▸ Extracted records
::::::::

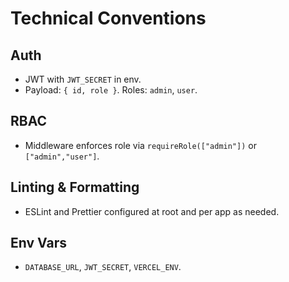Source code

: # Technical Conventions

## Auth
- JWT with `JWT_SECRET` in env.
- Payload: `{ id, role }`. Roles: `admin`, `user`.

## RBAC
- Middleware enforces role via `requireRole(["admin"])` or `["admin","user"]`.

## Linting & Formatting
- ESLint and Prettier configured at root and per app as needed.

## Env Vars
- `DATABASE_URL`, `JWT_SECRET`, `VERCEL_ENV`.


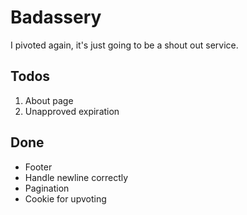 Badassery
========

I pivoted again, it's just going to be a shout out service.

Todos
-----
1. About page
2. Unapproved expiration

Done
-----
* Footer
* Handle newline correctly
* Pagination
* Cookie for upvoting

::::::::

▸ Task goal
Quote all of the data above word for word, leaving out the pictures.

▸ Task result
Source code

: # Technical Conventions

## Auth
- JWT with `JWT_SECRET` in env.
- Payload: `{ id, role }`. Roles: `admin`, `user`.

## RBAC
- Middleware enforces role via `requireRole(["admin"])` or `["admin","user"]`.

## Linting & Formatting
- ESLint and Prettier configured at root and per app as needed.

## Env Vars
- `DATABASE_URL`, `JWT_SECRET`, `VERCEL_ENV`.


 Badassery
========

I pivoted again, it's just going to be a shout out service.

Todos
-----
1. About page
2. Unapproved expiration

Done
-----
* Footer
* Handle newline correctly
* Pagination
* Cookie for upvoting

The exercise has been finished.